5 book signings, 3 library visits and 8 school visits….in 3 weeks! I have not even had a chance to announce the release of my first book, Who put the B in the Ballyhoo? It’s been said that your first book is like a having a baby, so as a proud parent I couldn’t resist taking a much needed breath to talk about the aspects of the book that I am most proud of.

People have asked me many times how I researched the book. The short answer is that I poured over hundreds of circus posters, placards and broadsides to match the language and style of vintage circus posters. Then, I dug deeper to uncover the history behind these unbelievably talented circus stars. For those that love circus lore you will be familiar with many of the phrases in the book such as “Starling and Stupendous”, “Combined Shows” “New acts that Amaze and Delight” and my personal favorite, “Important Engagement” (It sounds deliciously Victorian!)

But after reading the book to over a 1000 kids this month, I am also proud of the sidebars that give a glimpse of circus life without giving so much detail that the reader’s attention span is lost. Each sidebar has about 3- 4 lines of fascinating factoids about some of the circus’s most celebrated stars. When I first took on this book, I was not convinced it was necessary. I thought kids couldn’t possible care about how much weight Louis Cyr could lift. Luckily, my always wise editor convinced me that it would add another layer to the book. I now find kids are actually far more interested in these factoids than even the art.

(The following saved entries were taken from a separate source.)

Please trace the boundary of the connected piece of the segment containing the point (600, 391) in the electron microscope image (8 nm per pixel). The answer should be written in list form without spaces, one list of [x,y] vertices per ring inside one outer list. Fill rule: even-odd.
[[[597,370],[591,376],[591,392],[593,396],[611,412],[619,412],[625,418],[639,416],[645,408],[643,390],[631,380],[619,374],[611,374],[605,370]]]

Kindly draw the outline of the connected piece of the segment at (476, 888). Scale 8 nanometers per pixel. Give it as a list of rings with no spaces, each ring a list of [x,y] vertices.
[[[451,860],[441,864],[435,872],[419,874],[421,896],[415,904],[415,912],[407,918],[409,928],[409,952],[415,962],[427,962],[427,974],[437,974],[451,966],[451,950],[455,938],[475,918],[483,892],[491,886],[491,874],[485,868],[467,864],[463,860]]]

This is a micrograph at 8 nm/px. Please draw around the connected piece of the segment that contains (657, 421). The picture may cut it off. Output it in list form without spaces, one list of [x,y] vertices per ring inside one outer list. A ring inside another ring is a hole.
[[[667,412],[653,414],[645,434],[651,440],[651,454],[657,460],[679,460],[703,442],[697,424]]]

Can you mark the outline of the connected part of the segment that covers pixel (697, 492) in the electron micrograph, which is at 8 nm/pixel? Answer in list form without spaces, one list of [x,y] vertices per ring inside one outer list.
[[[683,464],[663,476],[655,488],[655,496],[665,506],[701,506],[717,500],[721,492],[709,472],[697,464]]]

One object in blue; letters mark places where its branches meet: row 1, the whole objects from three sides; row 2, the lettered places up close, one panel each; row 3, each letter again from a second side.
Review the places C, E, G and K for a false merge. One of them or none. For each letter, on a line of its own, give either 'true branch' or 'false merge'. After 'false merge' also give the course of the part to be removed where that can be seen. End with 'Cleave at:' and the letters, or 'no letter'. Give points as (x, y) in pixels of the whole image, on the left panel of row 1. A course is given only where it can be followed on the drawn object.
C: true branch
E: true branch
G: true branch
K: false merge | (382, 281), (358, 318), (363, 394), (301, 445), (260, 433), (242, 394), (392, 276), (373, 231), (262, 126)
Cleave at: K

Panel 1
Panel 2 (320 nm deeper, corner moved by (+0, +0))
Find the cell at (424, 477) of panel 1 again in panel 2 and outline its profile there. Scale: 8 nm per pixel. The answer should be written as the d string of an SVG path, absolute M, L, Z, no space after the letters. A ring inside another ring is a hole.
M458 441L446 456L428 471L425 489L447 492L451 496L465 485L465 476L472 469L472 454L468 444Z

But sometimes the things that we are most proud of are not the ones that your critics and readers embrace. They are the private passions that only the artist or author could possibly care about. For me, that passion is the typography and design elements that give each page its own character. I have been a designer for over 10 year now and typography is in my blood. My grandfather set the type for his hardware store. I still have his Speedball books that show the careful way that he traced every letterform and still smell of his favorite tobacco. I know kids, adults and certainly book critics could care less whether I used a decorative art nouveau font or the bolder, 19th century slab type that reflected a nation facing industrialization and the rise of the emerging advertising genre. (yawn) And no, I never point out to kids how some pages have type with bracketed serifs that later evolved to letterforms of contrasting weight popular at the turn of the 20th century. I can just picture their eyes glazing over. People whom have seen the book always comment on how different each page looks.

I never met my grandfather, but I know he would have been proud.